Richard has trouble focusing on the task at hand, and is constantly arguing with his (imaginary) best friend, Captain Excellent (Ryan Reynolds). One day in town, Richard meets sadsack teenager Abbey (Emma Stone, in her most grown-up role to date), and hires her to come and babysit the child he doesn't have. For some reason, she isn't fazed by this, and from there, the two develop an unlikely friendship.

I didn't much like Paper Man. The scenes with Captain Excellent are played for laughs, but don't really hit, and they still very heavily contrast with the rest of the film, which is very dark and sad. Richard's marriage is on the ropes, he can't get beyond the first sentence of his book, the furniture in the house is all ugly, and he doesn't quite understand his new relationship with Abbey.

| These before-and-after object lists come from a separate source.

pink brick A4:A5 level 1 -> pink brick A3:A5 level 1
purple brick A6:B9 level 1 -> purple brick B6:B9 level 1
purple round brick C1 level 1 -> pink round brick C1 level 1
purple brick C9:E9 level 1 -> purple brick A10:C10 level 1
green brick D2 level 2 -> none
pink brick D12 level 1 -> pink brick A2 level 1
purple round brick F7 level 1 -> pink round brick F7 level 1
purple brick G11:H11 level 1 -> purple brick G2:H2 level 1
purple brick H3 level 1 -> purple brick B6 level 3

He has trouble relating with anyone, and that makes him increasingly difficult to be around. I know we're supposed to root for him, but I have real difficulty getting behind a lead character who's a jerk to everyone, especially when their primary motivation is merely "he's just lonely".

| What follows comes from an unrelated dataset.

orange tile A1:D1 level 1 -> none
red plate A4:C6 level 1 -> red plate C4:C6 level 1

His wife's weekly visits see her getting more and more freaked out by his erratic behavior, such as replacing the couch with one made entirely of unsold copies of his first book. The tone tries to stay balanced, with Reynolds' character showing up periodically to lighten the mood, but this just doesn't sit well next to the childhood tragedies that emerge, as well as some other very heavy, very serious imagery later in the film. Plus there's one of those always-excruciating scenes where an old, uncool dude tries to impress high-schoolers by throwing a party, and you can probably guess how that turns out.

The performances are all fine - Stone, in particular, is very solid - but for me, the disparity of tone was hard to get past. Plus, we never really found out what Abbey and Richard see in one another - it can't just be that they're both kinda lonely, can it? Plus the soundtrack was all acoustic guitar-based stuff, which really grated after a while. This was a disappointing opening night selection.